Start of Records shown

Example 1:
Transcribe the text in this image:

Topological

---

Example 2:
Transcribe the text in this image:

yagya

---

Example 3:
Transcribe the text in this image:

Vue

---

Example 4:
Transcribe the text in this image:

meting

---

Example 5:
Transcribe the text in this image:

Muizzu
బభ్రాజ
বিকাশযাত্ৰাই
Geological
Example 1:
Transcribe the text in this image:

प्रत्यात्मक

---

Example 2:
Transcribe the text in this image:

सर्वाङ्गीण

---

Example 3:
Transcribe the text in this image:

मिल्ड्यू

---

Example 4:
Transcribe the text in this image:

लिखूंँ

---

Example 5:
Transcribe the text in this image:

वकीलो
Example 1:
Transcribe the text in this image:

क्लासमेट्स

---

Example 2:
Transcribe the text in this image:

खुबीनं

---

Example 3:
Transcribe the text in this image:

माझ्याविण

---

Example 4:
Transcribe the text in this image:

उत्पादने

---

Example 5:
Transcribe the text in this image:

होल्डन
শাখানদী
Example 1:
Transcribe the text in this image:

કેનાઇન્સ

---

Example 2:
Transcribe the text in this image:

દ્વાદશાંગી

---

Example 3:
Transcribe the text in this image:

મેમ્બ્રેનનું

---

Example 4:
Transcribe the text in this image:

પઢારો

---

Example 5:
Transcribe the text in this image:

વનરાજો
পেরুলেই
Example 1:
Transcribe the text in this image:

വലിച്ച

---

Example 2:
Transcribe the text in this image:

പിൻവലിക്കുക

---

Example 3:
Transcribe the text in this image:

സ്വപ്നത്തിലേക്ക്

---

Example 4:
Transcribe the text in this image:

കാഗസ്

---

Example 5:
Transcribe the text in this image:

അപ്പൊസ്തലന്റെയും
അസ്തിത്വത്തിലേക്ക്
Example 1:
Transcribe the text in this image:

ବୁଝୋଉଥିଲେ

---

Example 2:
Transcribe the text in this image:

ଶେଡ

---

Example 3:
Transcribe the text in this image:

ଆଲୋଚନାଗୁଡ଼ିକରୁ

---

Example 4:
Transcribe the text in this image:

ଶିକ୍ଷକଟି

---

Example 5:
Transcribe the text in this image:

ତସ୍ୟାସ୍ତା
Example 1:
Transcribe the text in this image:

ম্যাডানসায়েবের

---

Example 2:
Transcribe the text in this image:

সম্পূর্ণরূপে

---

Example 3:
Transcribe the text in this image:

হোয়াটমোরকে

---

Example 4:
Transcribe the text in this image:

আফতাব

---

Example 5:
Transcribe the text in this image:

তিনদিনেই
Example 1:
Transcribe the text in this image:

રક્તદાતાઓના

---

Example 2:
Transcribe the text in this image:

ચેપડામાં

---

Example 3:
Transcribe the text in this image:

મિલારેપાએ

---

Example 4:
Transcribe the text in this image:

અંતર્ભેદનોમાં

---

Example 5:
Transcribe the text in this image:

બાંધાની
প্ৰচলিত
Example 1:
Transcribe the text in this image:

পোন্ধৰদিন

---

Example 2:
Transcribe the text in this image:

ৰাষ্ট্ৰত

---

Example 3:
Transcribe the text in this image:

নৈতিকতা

End of Records shown

= Task details =
Start to finish, copy the records above with no differences.

= Answer section =
Example 1:
Transcribe the text in this image:

Topological

---

Example 2:
Transcribe the text in this image:

yagya

---

Example 3:
Transcribe the text in this image:

Vue

---

Example 4:
Transcribe the text in this image:

meting

---

Example 5:
Transcribe the text in this image:

Muizzu
బభ్రాజ
বিকাশযাত্ৰাই
Geological
Example 1:
Transcribe the text in this image:

प्रत्यात्मक

---

Example 2:
Transcribe the text in this image:

सर्वाङ्गीण

---

Example 3:
Transcribe the text in this image:

मिल्ड्यू

---

Example 4:
Transcribe the text in this image:

लिखूंँ

---

Example 5:
Transcribe the text in this image:

वकीलो
Example 1:
Transcribe the text in this image:

क्लासमेट्स

---

Example 2:
Transcribe the text in this image:

खुबीनं

---

Example 3:
Transcribe the text in this image:

माझ्याविण

---

Example 4:
Transcribe the text in this image:

उत्पादने

---

Example 5:
Transcribe the text in this image:

होल्डन
শাখানদী
Example 1:
Transcribe the text in this image:

કેનાઇન્સ

---

Example 2:
Transcribe the text in this image:

દ્વાદશાંગી

---

Example 3:
Transcribe the text in this image:

મેમ્બ્રેનનું

---

Example 4:
Transcribe the text in this image:

પઢારો

---

Example 5:
Transcribe the text in this image:

વનરાજો
পেরুলেই
Example 1:
Transcribe the text in this image:

വലിച്ച

---

Example 2:
Transcribe the text in this image:

പിൻവലിക്കുക

---

Example 3:
Transcribe the text in this image:

സ്വപ്നത്തിലേക്ക്

---

Example 4:
Transcribe the text in this image:

കാഗസ്

---

Example 5:
Transcribe the text in this image:

അപ്പൊസ്തലന്റെയും
അസ്തിത്വത്തിലേക്ക്
Example 1:
Transcribe the text in this image:

ବୁଝୋଉଥିଲେ

---

Example 2:
Transcribe the text in this image:

ଶେଡ

---

Example 3:
Transcribe the text in this image:

ଆଲୋଚନାଗୁଡ଼ିକରୁ

---

Example 4:
Transcribe the text in this image:

ଶିକ୍ଷକଟି

---

Example 5:
Transcribe the text in this image:

ତସ୍ୟାସ୍ତା
Example 1:
Transcribe the text in this image:

ম্যাডানসায়েবের

---

Example 2:
Transcribe the text in this image:

সম্পূর্ণরূপে

---

Example 3:
Transcribe the text in this image:

হোয়াটমোরকে

---

Example 4:
Transcribe the text in this image:

আফতাব

---

Example 5:
Transcribe the text in this image:

তিনদিনেই
Example 1:
Transcribe the text in this image:

રક્તદાતાઓના

---

Example 2:
Transcribe the text in this image:

ચેપડામાં

---

Example 3:
Transcribe the text in this image:

મિલારેપાએ

---

Example 4:
Transcribe the text in this image:

અંતર્ભેદનોમાં

---

Example 5:
Transcribe the text in this image:

બાંધાની
প্ৰচলিত
Example 1:
Transcribe the text in this image:

পোন্ধৰদিন

---

Example 2:
Transcribe the text in this image:

ৰাষ্ট্ৰত

---

Example 3:
Transcribe the text in this image:

নৈতিকতা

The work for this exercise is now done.